1983年的冬天就这么过去了,曹大林和老爹曹德海、母亲、妹妹曹晓云和好兄弟刘二愣子等人一起过了个踏踏实实的好年!
尤其是曹晓云,曹大林给她买了很多好吃的好玩的........
春节期间,他们一家人过得很嗨,曹大林也没有再动枪打猎,一只到过了1984年的正月十五,吃了元宵节的元宵以后,他才拉着刘二愣子,又一次进了山林里,这一次,他们想着先去猎一些小猎物,尽量不动刀枪,只用弹弓或者大板夹子...

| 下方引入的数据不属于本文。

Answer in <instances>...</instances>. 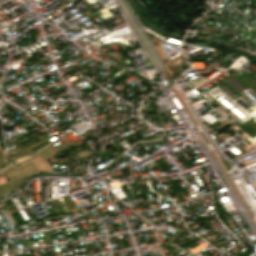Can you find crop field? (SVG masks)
I'll return each instance as SVG.
<instances>
[{
	"label": "crop field",
	"mask_w": 256,
	"mask_h": 256,
	"mask_svg": "<svg viewBox=\"0 0 256 256\" xmlns=\"http://www.w3.org/2000/svg\"><path fill=\"white\" fill-rule=\"evenodd\" d=\"M63 147H65V146H63L62 144H60V145H58V146H56V147H54V148L58 151V150L62 149Z\"/></svg>",
	"instance_id": "5142ce71"
},
{
	"label": "crop field",
	"mask_w": 256,
	"mask_h": 256,
	"mask_svg": "<svg viewBox=\"0 0 256 256\" xmlns=\"http://www.w3.org/2000/svg\"><path fill=\"white\" fill-rule=\"evenodd\" d=\"M182 231H183V230L178 229V230L176 231V233L180 234ZM174 234H175V233H174ZM174 234H173V235H174ZM173 235H172V236H173ZM172 236H171V237H172ZM176 236H178V235H177V234H175L172 238L170 237V238H171V240H172V239H174ZM170 238H169V239H170ZM168 243H170V240H167V241H166V243L163 245V247H162L161 249L163 250V249H164V247H165Z\"/></svg>",
	"instance_id": "5a996713"
},
{
	"label": "crop field",
	"mask_w": 256,
	"mask_h": 256,
	"mask_svg": "<svg viewBox=\"0 0 256 256\" xmlns=\"http://www.w3.org/2000/svg\"><path fill=\"white\" fill-rule=\"evenodd\" d=\"M37 156H38V155L33 156V158H35V157H37ZM33 158L31 157V158H29V159H27V160H24V161H22V162H19V164L22 165V164H24V163H26V162L32 160Z\"/></svg>",
	"instance_id": "22f410ed"
},
{
	"label": "crop field",
	"mask_w": 256,
	"mask_h": 256,
	"mask_svg": "<svg viewBox=\"0 0 256 256\" xmlns=\"http://www.w3.org/2000/svg\"><path fill=\"white\" fill-rule=\"evenodd\" d=\"M49 137H51V136L47 135V136H45L44 138H42L41 140H39L38 142H36V143H34V144H32V145H34V146H35V145H37V144L41 143L42 141H44V140L48 139ZM32 145L27 146V147H25V148H23V149H21V150H19V151L15 152V153L11 154V156H12V155H14V154H17V153H19V152H21V151H24V150H26V149H29V148L33 147Z\"/></svg>",
	"instance_id": "e52e79f7"
},
{
	"label": "crop field",
	"mask_w": 256,
	"mask_h": 256,
	"mask_svg": "<svg viewBox=\"0 0 256 256\" xmlns=\"http://www.w3.org/2000/svg\"><path fill=\"white\" fill-rule=\"evenodd\" d=\"M48 143H50V142L47 140V141H45V142H43V143H41V144H39V145H37V146H35V147H37V148L39 149V148L45 146V145L48 144ZM35 147L32 148V149H30V150H31L32 152L38 150V149H36ZM32 152H30L29 150H27V151H25V152H22V153H19V154L13 156L12 159L17 158V157H20V156L27 155V154H30V153H32Z\"/></svg>",
	"instance_id": "8a807250"
},
{
	"label": "crop field",
	"mask_w": 256,
	"mask_h": 256,
	"mask_svg": "<svg viewBox=\"0 0 256 256\" xmlns=\"http://www.w3.org/2000/svg\"><path fill=\"white\" fill-rule=\"evenodd\" d=\"M106 105H108V104L106 103V104H104V105H102V106H100V107H98V108L101 109V108H103V107L106 106Z\"/></svg>",
	"instance_id": "733c2abd"
},
{
	"label": "crop field",
	"mask_w": 256,
	"mask_h": 256,
	"mask_svg": "<svg viewBox=\"0 0 256 256\" xmlns=\"http://www.w3.org/2000/svg\"><path fill=\"white\" fill-rule=\"evenodd\" d=\"M27 157H28V156L23 157V158H19V159L13 160V161L16 162V161L22 160V159L27 158Z\"/></svg>",
	"instance_id": "d9b57169"
},
{
	"label": "crop field",
	"mask_w": 256,
	"mask_h": 256,
	"mask_svg": "<svg viewBox=\"0 0 256 256\" xmlns=\"http://www.w3.org/2000/svg\"><path fill=\"white\" fill-rule=\"evenodd\" d=\"M27 165H28V167L31 169L32 172L37 171V169L34 167V165H33L31 162L27 163ZM27 165H26V164L22 165V168L24 169V171L26 172V174L31 173V171H30V169L27 167Z\"/></svg>",
	"instance_id": "f4fd0767"
},
{
	"label": "crop field",
	"mask_w": 256,
	"mask_h": 256,
	"mask_svg": "<svg viewBox=\"0 0 256 256\" xmlns=\"http://www.w3.org/2000/svg\"><path fill=\"white\" fill-rule=\"evenodd\" d=\"M17 166H19L18 163L12 165L9 169L3 171L2 173L6 172V171H10V170L14 169V168L17 167Z\"/></svg>",
	"instance_id": "cbeb9de0"
},
{
	"label": "crop field",
	"mask_w": 256,
	"mask_h": 256,
	"mask_svg": "<svg viewBox=\"0 0 256 256\" xmlns=\"http://www.w3.org/2000/svg\"><path fill=\"white\" fill-rule=\"evenodd\" d=\"M9 188L13 189L10 183L8 184L7 182H5L0 184V195L10 190Z\"/></svg>",
	"instance_id": "dd49c442"
},
{
	"label": "crop field",
	"mask_w": 256,
	"mask_h": 256,
	"mask_svg": "<svg viewBox=\"0 0 256 256\" xmlns=\"http://www.w3.org/2000/svg\"><path fill=\"white\" fill-rule=\"evenodd\" d=\"M44 158L54 154V152L47 146L38 151Z\"/></svg>",
	"instance_id": "412701ff"
},
{
	"label": "crop field",
	"mask_w": 256,
	"mask_h": 256,
	"mask_svg": "<svg viewBox=\"0 0 256 256\" xmlns=\"http://www.w3.org/2000/svg\"><path fill=\"white\" fill-rule=\"evenodd\" d=\"M10 173L13 175L14 178L25 175V173L23 172V170L20 167L16 168L15 170H13ZM10 173H7L9 180L13 179V177L11 176Z\"/></svg>",
	"instance_id": "ac0d7876"
},
{
	"label": "crop field",
	"mask_w": 256,
	"mask_h": 256,
	"mask_svg": "<svg viewBox=\"0 0 256 256\" xmlns=\"http://www.w3.org/2000/svg\"><path fill=\"white\" fill-rule=\"evenodd\" d=\"M23 177L17 179V180H14V181H11V183L14 185V187L18 186L21 184V182L23 181Z\"/></svg>",
	"instance_id": "3316defc"
},
{
	"label": "crop field",
	"mask_w": 256,
	"mask_h": 256,
	"mask_svg": "<svg viewBox=\"0 0 256 256\" xmlns=\"http://www.w3.org/2000/svg\"><path fill=\"white\" fill-rule=\"evenodd\" d=\"M0 150H2V149H0ZM0 153H2V152H0ZM3 153H4V159H5V161H8L4 151H3ZM0 157H3V155L0 154ZM4 159H0V160H4ZM0 162H4V161H0ZM3 164H5V163H0V165H3Z\"/></svg>",
	"instance_id": "28ad6ade"
},
{
	"label": "crop field",
	"mask_w": 256,
	"mask_h": 256,
	"mask_svg": "<svg viewBox=\"0 0 256 256\" xmlns=\"http://www.w3.org/2000/svg\"><path fill=\"white\" fill-rule=\"evenodd\" d=\"M39 159V161L42 163V165L45 167L46 170H50L46 160L42 161L39 157H37ZM34 159V163L36 164V166L39 168V170H45L44 167L41 165V163L38 161V159Z\"/></svg>",
	"instance_id": "34b2d1b8"
},
{
	"label": "crop field",
	"mask_w": 256,
	"mask_h": 256,
	"mask_svg": "<svg viewBox=\"0 0 256 256\" xmlns=\"http://www.w3.org/2000/svg\"><path fill=\"white\" fill-rule=\"evenodd\" d=\"M5 206H2L1 208L4 209V208H7L8 211H11V210H15V207L13 206L12 202L9 200L5 201Z\"/></svg>",
	"instance_id": "d8731c3e"
},
{
	"label": "crop field",
	"mask_w": 256,
	"mask_h": 256,
	"mask_svg": "<svg viewBox=\"0 0 256 256\" xmlns=\"http://www.w3.org/2000/svg\"><path fill=\"white\" fill-rule=\"evenodd\" d=\"M83 152H84L85 155L91 154L90 151H83ZM77 154H78L79 157H80V156H83V153H82V152H79V153H77Z\"/></svg>",
	"instance_id": "d1516ede"
},
{
	"label": "crop field",
	"mask_w": 256,
	"mask_h": 256,
	"mask_svg": "<svg viewBox=\"0 0 256 256\" xmlns=\"http://www.w3.org/2000/svg\"><path fill=\"white\" fill-rule=\"evenodd\" d=\"M2 168H4V167H0V169H2Z\"/></svg>",
	"instance_id": "4a817a6b"
}]
</instances>
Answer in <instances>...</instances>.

毕竟,现在还没有过完正月,在长白山地区一般还是很讲究的..
正月十六的日头刚爬上东山头,曹大林就蹲在自家院子里搓麻绳。
冻了一冬的榆树皮在热水里泡软了,撕成细条和苎麻丝拧成三股,再抹上猪油——这是做弹弓弦的上好材料。小妹曹晓云趴在窗台上,小脸挤在化了霜花的玻璃中间,鼻头压得扁扁的。
\"哥,给我也做个弹弓呗?\"她推开条窗缝,呼出的白气像朵小蘑菇。
曹大林头也不抬,从兜里掏出个油纸包往后一抛:\"自己挑。\"纸包里五颜六色的玻璃弹珠哗啦啦响,都是他年前去公社供销社用鹿筋换的。上辈子这时候,小妹只能眼巴巴看别人家孩子玩弹珠,现在她兜里随时能掏出十几颗,连跳皮筋的姑娘们都羡慕。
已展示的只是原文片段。